(Stored entries)
--*--

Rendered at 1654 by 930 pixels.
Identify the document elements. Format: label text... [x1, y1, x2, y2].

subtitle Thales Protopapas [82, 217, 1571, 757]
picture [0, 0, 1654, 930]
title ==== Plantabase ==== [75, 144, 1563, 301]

--*--

◆ **AIM**
Rewrite every line of the entries above as a numbered list, skipping any blank lines.

◆ **RESULT FOR THIS TASK**
1. Rendered at 1654 by 930 pixels.
2. Identify the document elements. Format: label text... [x1, y1, x2, y2].
3. subtitle Thales Protopapas [82, 217, 1571, 757]
4. picture [0, 0, 1654, 930]
5. title ==== Plantabase ==== [75, 144, 1563, 301]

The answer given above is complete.